__Excerpted records__.

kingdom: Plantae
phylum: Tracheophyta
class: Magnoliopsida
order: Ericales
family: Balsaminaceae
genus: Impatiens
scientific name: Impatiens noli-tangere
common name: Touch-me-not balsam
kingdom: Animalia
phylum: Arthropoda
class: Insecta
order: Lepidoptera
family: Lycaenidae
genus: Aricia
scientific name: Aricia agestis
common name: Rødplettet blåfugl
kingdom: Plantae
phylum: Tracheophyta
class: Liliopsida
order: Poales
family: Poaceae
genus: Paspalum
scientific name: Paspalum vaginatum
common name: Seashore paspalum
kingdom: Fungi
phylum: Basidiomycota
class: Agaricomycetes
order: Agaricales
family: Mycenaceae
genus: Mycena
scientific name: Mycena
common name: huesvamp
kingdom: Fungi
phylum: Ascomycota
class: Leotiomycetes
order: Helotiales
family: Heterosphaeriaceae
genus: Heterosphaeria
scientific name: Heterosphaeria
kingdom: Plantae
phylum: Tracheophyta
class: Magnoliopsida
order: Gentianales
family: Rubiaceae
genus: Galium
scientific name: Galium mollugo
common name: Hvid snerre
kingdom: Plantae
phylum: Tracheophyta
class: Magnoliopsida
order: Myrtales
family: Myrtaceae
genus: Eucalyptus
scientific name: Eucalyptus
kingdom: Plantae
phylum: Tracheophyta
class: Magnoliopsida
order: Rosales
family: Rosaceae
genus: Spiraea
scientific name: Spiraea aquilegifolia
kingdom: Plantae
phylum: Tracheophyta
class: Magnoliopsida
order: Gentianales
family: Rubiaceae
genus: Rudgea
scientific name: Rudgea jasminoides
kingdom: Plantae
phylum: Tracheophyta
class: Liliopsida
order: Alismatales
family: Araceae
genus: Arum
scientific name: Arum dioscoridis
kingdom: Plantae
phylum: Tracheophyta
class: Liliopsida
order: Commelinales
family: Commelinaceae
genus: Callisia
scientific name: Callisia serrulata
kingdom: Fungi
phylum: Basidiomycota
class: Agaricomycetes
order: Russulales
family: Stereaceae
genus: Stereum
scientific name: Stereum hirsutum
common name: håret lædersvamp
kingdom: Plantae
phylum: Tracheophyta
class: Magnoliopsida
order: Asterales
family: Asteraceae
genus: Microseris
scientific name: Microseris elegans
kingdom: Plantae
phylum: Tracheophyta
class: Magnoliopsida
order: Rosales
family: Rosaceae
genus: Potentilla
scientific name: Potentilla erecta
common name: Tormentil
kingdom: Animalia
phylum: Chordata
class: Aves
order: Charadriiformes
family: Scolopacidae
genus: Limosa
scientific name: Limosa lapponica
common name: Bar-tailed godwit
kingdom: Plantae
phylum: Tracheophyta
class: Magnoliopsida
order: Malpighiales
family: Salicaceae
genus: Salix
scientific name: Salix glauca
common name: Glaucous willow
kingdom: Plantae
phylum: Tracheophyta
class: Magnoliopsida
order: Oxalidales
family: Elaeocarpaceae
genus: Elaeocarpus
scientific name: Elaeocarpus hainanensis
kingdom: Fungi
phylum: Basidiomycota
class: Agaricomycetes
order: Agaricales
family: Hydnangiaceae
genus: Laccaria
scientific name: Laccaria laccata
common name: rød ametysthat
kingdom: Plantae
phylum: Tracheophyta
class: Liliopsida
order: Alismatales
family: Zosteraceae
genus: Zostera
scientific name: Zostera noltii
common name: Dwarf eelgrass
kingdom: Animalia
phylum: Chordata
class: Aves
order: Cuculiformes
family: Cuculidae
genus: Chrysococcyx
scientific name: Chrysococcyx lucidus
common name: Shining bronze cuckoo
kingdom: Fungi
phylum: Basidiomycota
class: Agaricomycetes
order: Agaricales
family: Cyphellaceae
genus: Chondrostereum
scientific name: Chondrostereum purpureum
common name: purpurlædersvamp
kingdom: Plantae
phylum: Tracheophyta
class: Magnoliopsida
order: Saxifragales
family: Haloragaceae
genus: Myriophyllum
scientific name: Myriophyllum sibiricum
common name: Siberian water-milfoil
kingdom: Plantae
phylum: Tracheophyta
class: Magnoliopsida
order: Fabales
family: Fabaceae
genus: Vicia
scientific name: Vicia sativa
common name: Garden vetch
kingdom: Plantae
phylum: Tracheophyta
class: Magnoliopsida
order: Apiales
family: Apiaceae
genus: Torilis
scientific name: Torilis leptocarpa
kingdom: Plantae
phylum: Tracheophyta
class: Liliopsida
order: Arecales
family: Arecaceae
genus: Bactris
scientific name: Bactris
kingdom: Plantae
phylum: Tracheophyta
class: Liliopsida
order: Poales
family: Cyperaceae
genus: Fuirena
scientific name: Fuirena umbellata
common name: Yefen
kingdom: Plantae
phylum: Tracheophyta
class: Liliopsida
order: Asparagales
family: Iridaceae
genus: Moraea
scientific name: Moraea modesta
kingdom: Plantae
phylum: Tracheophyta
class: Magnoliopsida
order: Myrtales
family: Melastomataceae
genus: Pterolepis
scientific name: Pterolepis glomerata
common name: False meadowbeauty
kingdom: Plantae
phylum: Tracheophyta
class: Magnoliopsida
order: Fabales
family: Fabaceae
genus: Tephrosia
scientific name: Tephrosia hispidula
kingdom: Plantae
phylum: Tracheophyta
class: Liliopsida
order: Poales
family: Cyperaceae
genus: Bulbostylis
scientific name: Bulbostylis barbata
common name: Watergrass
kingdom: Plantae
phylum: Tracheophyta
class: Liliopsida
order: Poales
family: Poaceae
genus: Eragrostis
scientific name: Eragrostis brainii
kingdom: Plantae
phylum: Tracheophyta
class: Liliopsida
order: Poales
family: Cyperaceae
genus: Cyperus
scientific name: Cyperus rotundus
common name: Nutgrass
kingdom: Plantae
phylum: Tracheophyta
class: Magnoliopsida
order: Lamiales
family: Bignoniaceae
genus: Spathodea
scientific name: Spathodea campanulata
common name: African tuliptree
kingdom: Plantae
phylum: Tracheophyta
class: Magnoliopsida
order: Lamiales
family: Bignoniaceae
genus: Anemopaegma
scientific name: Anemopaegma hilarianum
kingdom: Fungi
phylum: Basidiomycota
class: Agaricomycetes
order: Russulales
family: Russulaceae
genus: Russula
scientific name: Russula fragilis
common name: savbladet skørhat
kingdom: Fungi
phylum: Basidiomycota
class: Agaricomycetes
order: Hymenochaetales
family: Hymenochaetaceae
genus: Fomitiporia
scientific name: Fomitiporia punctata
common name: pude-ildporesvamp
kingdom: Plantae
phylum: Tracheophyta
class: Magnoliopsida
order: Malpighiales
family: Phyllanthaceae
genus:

__To do__.
Rewrite the stretch from the line containing "common name: Siberian water-milfoil" through the line containing "order: Hymenochaetales", renaming every "phylum" to "division" and leaving everything else unchanged. Give only those lines.

__Response for this exercise__.
common name: Siberian water-milfoil
kingdom: Plantae
division: Tracheophyta
class: Magnoliopsida
order: Fabales
family: Fabaceae
genus: Vicia
scientific name: Vicia sativa
common name: Garden vetch
kingdom: Plantae
division: Tracheophyta
class: Magnoliopsida
order: Apiales
family: Apiaceae
genus: Torilis
scientific name: Torilis leptocarpa
kingdom: Plantae
division: Tracheophyta
class: Liliopsida
order: Arecales
family: Arecaceae
genus: Bactris
scientific name: Bactris
kingdom: Plantae
division: Tracheophyta
class: Liliopsida
order: Poales
family: Cyperaceae
genus: Fuirena
scientific name: Fuirena umbellata
common name: Yefen
kingdom: Plantae
division: Tracheophyta
class: Liliopsida
order: Asparagales
family: Iridaceae
genus: Moraea
scientific name: Moraea modesta
kingdom: Plantae
division: Tracheophyta
class: Magnoliopsida
order: Myrtales
family: Melastomataceae
genus: Pterolepis
scientific name: Pterolepis glomerata
common name: False meadowbeauty
kingdom: Plantae
division: Tracheophyta
class: Magnoliopsida
order: Fabales
family: Fabaceae
genus: Tephrosia
scientific name: Tephrosia hispidula
kingdom: Plantae
division: Tracheophyta
class: Liliopsida
order: Poales
family: Cyperaceae
genus: Bulbostylis
scientific name: Bulbostylis barbata
common name: Watergrass
kingdom: Plantae
division: Tracheophyta
class: Liliopsida
order: Poales
family: Poaceae
genus: Eragrostis
scientific name: Eragrostis brainii
kingdom: Plantae
division: Tracheophyta
class: Liliopsida
order: Poales
family: Cyperaceae
genus: Cyperus
scientific name: Cyperus rotundus
common name: Nutgrass
kingdom: Plantae
division: Tracheophyta
class: Magnoliopsida
order: Lamiales
family: Bignoniaceae
genus: Spathodea
scientific name: Spathodea campanulata
common name: African tuliptree
kingdom: Plantae
division: Tracheophyta
class: Magnoliopsida
order: Lamiales
family: Bignoniaceae
genus: Anemopaegma
scientific name: Anemopaegma hilarianum
kingdom: Fungi
division: Basidiomycota
class: Agaricomycetes
order: Russulales
family: Russulaceae
genus: Russula
scientific name: Russula fragilis
common name: savbladet skørhat
kingdom: Fungi
division: Basidiomycota
class: Agaricomycetes
order: Hymenochaetales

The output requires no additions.